Editorial: O cru e o cozido

O antropólogo francês Claude Lévi-Strauss, em uma de suas obras mais importantes, “O Cru e o Cozido”, mergulhou na cosmologia dos povos indígenas do Brasil. Indiretamente, falou para além destas civilizações, contribuindo para a compreensão do gênero humano e de suas sociedades – até mesmo as complexas e contemporâneas. A partir de 187 mitos estudados, o grande estruturalista tratou da passagem da natureza à cultura – brilhantemente representado na metáfora da invenção do fogo, que transforma o alimento, de cru, natural, em cozido, aquilo que é humanamente transformado, recriado.

A oposição é enganosa. Não se trata da substituição de uma dimensão pela outra, como se fosse possível a cultura prescindir do natural. Os alertas ambientais, cada dia mais incisivos quanto ao risco de catástrofes climáticas em escala planetária, servem, também, de lembrete de como não se deve pensar em uma sem a outra. 

É, por isso, oportuna a compreensão do Instituto do Patrimônio Histórico e Artístico Nacional (Iphan) ao valorizar estas duas instâncias quando imbricadas. A autarquia, ligada ao Ministério da Cidadania, lançou consulta pública a fim de detalhar os critérios para a criação de nova modalidade de reconhecimento de bens culturais. A Chancela como Paisagem Cultural Brasileira, assim chamada, será voltada para lugares especiais justamente por conta da relação saudável e criativa entre grupos sociais nele presentes e a natureza.

Ao seguir este caminho, a política nacional do País ampliaria o mapa do Patrimônio Cultural brasileiro, hoje desenhado pelo conjunto heterogêneo de bens materiais e imateriais reconhecidos e salvaguardados como fundamentais à riqueza simbólica do Brasil. Importante salientar: ainda que existam sempre experimentações locais, avanços regionais que superam seus pares, são os critérios nacionais que costumam servir de referência para políticas culturais nos âmbitos estadual e municipal.

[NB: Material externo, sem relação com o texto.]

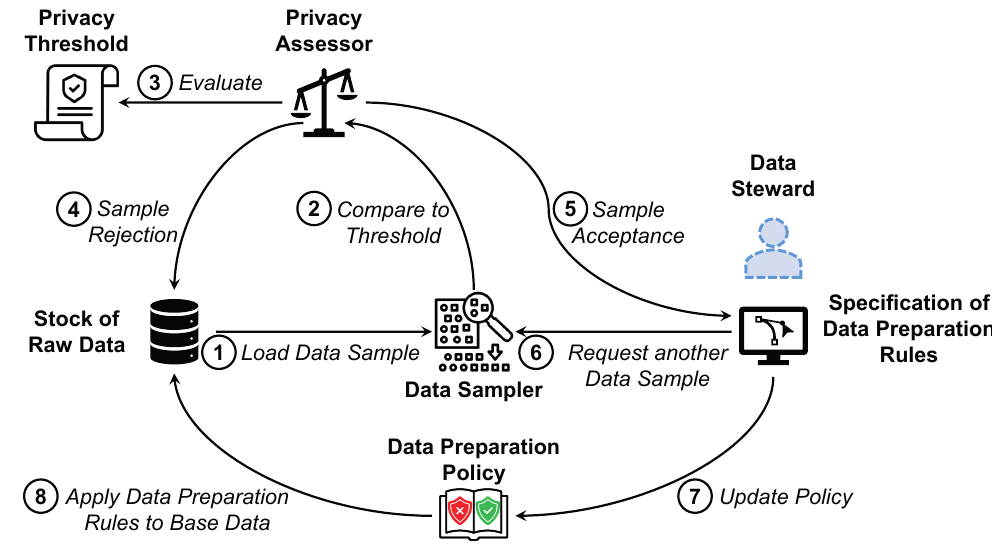
Figure 3. Workflow of the sample-based approach for data preparation applied in SMARTEN. (cid:192) Initially, the data sampler picks a representative data sample from the stock of raw data. Descriptive analyses are performed on the base data to identify data items that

A ideia de paisagem cultural passa pela vivência no território, sua apropriação por uma comunidade, que o reinterpreta e o torna parte indissociável de suas expressões criativas e de sua própria identidade. Não é preciso ir longe para compreender que tal conceito se ajusta a um sem número de manifestações cearenses, inseridas no contexto das tradições populares. Caso do coco, arte tradicional performática que faz parte de um todo mais complexo que é o imaginário das comunidades de pescadores em parte do litoral do Estado; e dos saberes dos mateiros, íntimos conhecedores de vastos territórios naturais que não podem ser trocados como se fossem palcos de uma apresentação.

Para se entender a importância da paisagem para a cultura, do natural para o que é humana e criativamente ressignificado, bastaria fazer como Lévi-Strauss e voltar aos povos nativos do Continente Americano – cuja existência, em todas as suas dimensões, está ligada a seu lugar de origem.

Em tempos que a cultura parece relegada a segundo plano, é importante registrar movimentos que parecem fazer avançar um campo fundamental para qualquer sociedade. Sobretudo quando ele se aproxima da compreensão, cada vez mais necessária e urgente, de que o natural precisa de cuidados e atenção.